## [WHAT TO WORK ON]
Rewrite the issue thread about syncing tables between "Original issue reported" and "that should work.", inclusive, with "logging type" changed to "binlog format".

## [PROVIDED TEXT]
Please provide any additional information below.

I've been able to work around the issue by patching the code.  The patch is
not really the appropriate fix, but does allow it to work for my specific
situation.  The appropriate fix appears to be a bit more complex due to the
closure that is being used to make the changes in
TableSyncer::sync_table().  I've attached the patch.

Original issue reported on code.google.com by vwch...@gmail.com on 7 Oct 2008 at 2:02

Attachments:

GoogleCodeExporter commented 9 years ago
Is the issue related to row-based replication being used?  Can this be solved 
just by
setting the logging type to statement?  I believe that should work.

Original comment by baron.schwartz on 8 Oct 2008 at 1:24

GoogleCodeExporter commented 9 years ago
I believe that I had the server explicitly set to use statement based 
replication at
the time, but I cannot be positive about that.  I will test again and see.  
That being said, is there any reason not to explicitly run the delete statements
against the slave server rather than have them replicate?

Original comment by vwch...@gmail.com on 8 Oct 2008 at 1:35

GoogleCodeExporter commented 9 years ago
The biggest reason to run all the statements on the master is to avoid race
conditions and messing up the slave's data because of out-of-sync writes.  Even 
if
everything is perfectly synced with locks, which adds a lot of cost and delay, 
the
other statements happening on the master at the same time may interleave and 
cause
problems once they replicate to the slave.  (Assuming syncing is happening on a 
live
server that can't be taken down, which is the usual case at Percona when 
someone asks
us to fix their critical production server.) There are also a bunch of nasty 
cases
where the slave could get slightly delayed and the constant locking and waiting 
could
make the whole process unbearably slow.

## [EXTRACTED MATERIAL]
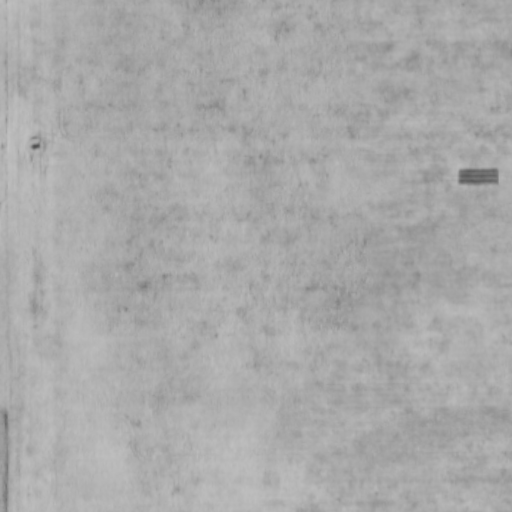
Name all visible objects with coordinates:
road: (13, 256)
--
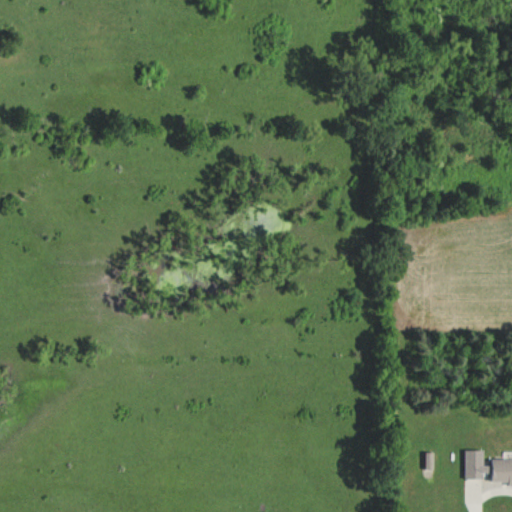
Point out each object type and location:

## [FINAL ANSWER]
Original issue reported on code.google.com by vwch...@gmail.com on 7 Oct 2008 at 2:02

Attachments:

GoogleCodeExporter commented 9 years ago
Is the issue related to row-based replication being used?  Can this be solved 
just by
setting the binlog format to statement?  I believe that should work.